Let $\mathcal{G}(n,m)$ be the set of connected, simple graphs with $n$ vertices and $m$ edges. For any graph $G$ we denote its number of simple cycles with $\mu(G)$ and and for any finite family of finite graphs $\mathcal{G}$ we define $\mu(\mathcal{G}):=\text{max}_{G \in \mathcal{G}} \{ \mu(G) \}$.
Let $\mathcal{G}(\mathbb{N},m) := \bigcup_{n \in \mathbb{N}} \mathcal{G}(n,m)$.
I wonder if the following statement is true:
Let $m \in \mathbb{N}$ such that there is a complete graph $G_{,m}$ with $m$ edges. Then $\mu (\mathcal{G}(\mathbb{N},m))=\mu(G_{,m})$.
Remark: If $m$ is the number of edges of some complete graph $G_{,m}$, then, since we only consider connected and simple graphs, $\mathcal{G}(\mathbb{N},m)$ cannot contain any graph with less vertices than $G_{,m}$; on the other side, there is also an upper limit on the number of vertices of the graphs in $\mathcal{G}(\mathbb{N},m)$: $m+1$. Therefore the number $\mu (\mathcal{G}(\mathbb{N},m))$ is well defined.
No, not by far.
Suppose $m=\binom n2$ -- the claim is then that $K_n$ contains a maximum number of simple cycles among all graphs with $m$ edges.

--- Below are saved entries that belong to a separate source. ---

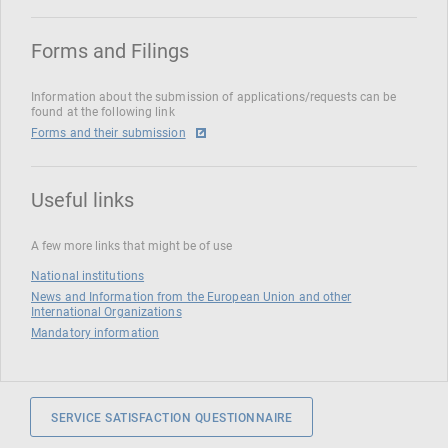
Forms and Filings
Information about the submission of applications/requests can be
found at the following link
Forms and their submission
Useful links
A few more links that might be of use
National institutions
News and Information from the European Union and other
International Organizations
Mandatory information
SERVICE SATISFACTION QUESTIONNAIRE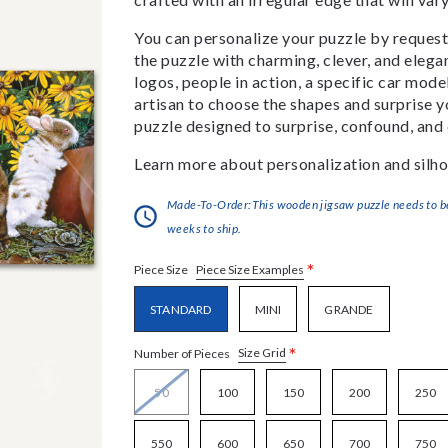
You can personalize your puzzle by requestin
the puzzle with charming, clever, and eleg
logos, people in action, a specific car model
artisan to choose the shapes and surprise yo
puzzle designed to surprise, confound, and 
Learn more about personalization and silho
Made-To-Order:This wooden jigsaw puzzle needs to be 
weeks to ship.
*
Piece Size Examples
Piece Size
STANDARD
MINI
GRANDE
*
Size Grid
Number of Pieces
50
100
150
200
250
550
600
650
700
750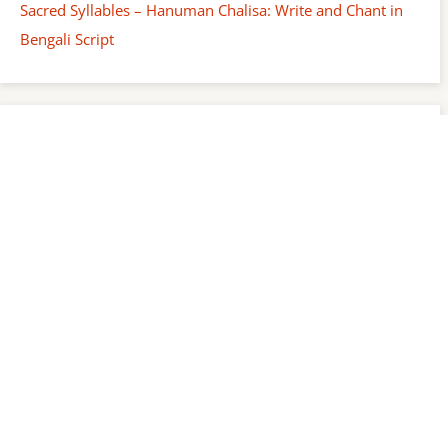
Sacred Syllables – Hanuman Chalisa: Write and Chant in
Bengali Script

But $K_n$ has strictly less than $n!$ simple cycles, whereas we can also arrange the same number of edges into $\lfloor m/3\rfloor$ triangles strung together in a circle:
which has at least $2^{\lfloor m/3\rfloor}$ different simple cycles.

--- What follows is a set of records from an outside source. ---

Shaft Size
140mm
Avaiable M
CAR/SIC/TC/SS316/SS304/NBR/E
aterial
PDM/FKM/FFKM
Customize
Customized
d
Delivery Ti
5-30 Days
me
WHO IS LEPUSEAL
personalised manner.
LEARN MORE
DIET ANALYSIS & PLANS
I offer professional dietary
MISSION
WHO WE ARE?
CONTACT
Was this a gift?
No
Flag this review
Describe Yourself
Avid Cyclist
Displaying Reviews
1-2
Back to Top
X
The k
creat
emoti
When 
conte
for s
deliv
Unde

And $$ \log_2(n!) < \log_2(n^n) = n\log_2 n $$ which grows strictly slower than $\lfloor m/3\rfloor=\bigl\lfloor\frac{n^2-n}{6}\bigr\rfloor \in \Omega(n^2)$.
So for large enough $n$ (by the crude $n!$ estimate, $n\ge 19$ will do), the complete graph $K_n$ always has fewer simple cycles than the necklace-of-triangles graph with the same number of edges.